All lines from the one containing "ihre neuesten Kreationen einem breiten" to the end of the data below are to be returned exactly, both ends included, with nothing added.

☆ ☆ ☆

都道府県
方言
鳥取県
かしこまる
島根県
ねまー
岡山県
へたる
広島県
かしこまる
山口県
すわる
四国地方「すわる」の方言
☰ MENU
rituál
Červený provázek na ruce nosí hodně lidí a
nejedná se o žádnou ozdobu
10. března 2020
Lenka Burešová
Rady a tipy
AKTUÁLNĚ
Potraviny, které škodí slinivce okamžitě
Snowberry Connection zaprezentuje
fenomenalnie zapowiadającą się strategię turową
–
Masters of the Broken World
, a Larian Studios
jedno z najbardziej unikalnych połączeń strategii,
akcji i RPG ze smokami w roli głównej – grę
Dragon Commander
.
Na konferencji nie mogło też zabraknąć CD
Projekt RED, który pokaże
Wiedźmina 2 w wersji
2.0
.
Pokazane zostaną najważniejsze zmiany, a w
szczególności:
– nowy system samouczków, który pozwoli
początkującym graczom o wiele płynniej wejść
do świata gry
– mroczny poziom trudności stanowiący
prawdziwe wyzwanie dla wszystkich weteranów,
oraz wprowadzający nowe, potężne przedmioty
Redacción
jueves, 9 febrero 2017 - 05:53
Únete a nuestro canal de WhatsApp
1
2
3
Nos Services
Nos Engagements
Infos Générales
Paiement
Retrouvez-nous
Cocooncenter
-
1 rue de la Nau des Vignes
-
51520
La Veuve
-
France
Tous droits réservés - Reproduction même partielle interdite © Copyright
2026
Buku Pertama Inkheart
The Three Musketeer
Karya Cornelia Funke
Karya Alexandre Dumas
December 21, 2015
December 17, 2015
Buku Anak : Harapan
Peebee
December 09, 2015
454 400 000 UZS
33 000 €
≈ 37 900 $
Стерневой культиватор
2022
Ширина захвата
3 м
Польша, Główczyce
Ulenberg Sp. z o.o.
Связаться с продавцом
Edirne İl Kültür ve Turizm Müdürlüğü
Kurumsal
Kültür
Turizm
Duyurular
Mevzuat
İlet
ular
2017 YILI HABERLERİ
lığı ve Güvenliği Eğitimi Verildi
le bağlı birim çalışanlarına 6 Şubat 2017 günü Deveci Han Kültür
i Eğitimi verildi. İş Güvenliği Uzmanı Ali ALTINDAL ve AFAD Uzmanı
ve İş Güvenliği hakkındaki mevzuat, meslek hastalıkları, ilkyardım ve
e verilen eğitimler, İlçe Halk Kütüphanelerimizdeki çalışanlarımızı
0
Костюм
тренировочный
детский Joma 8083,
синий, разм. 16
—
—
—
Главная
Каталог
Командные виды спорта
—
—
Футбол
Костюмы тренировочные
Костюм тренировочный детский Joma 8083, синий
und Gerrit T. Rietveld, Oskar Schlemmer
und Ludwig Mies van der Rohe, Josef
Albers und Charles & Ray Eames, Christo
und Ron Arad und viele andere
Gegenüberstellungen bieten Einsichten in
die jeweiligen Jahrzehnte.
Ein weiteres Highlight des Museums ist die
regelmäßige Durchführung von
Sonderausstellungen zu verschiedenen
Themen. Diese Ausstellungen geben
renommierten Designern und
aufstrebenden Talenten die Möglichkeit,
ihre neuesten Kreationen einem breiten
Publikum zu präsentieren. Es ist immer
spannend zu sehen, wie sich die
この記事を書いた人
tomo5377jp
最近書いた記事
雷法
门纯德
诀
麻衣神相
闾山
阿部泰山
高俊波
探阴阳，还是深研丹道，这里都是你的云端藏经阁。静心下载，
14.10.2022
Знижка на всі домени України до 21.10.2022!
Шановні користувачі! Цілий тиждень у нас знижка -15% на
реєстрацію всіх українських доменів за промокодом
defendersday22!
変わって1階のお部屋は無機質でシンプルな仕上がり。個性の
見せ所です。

☆ ☆ ☆

▸ **Exercise answer**:
ihre neuesten Kreationen einem breiten
Publikum zu präsentieren. Es ist immer
spannend zu sehen, wie sich die
この記事を書いた人
tomo5377jp
最近書いた記事
雷法
门纯德
诀
麻衣神相
闾山
阿部泰山
高俊波
探阴阳，还是深研丹道，这里都是你的云端藏经阁。静心下载，
14.10.2022
Знижка на всі домени України до 21.10.2022!
Шановні користувачі! Цілий тиждень у нас знижка -15% на
реєстрацію всіх українських доменів за промокодом
defendersday22!
変わって1階のお部屋は無機質でシンプルな仕上がり。個性の
見せ所です。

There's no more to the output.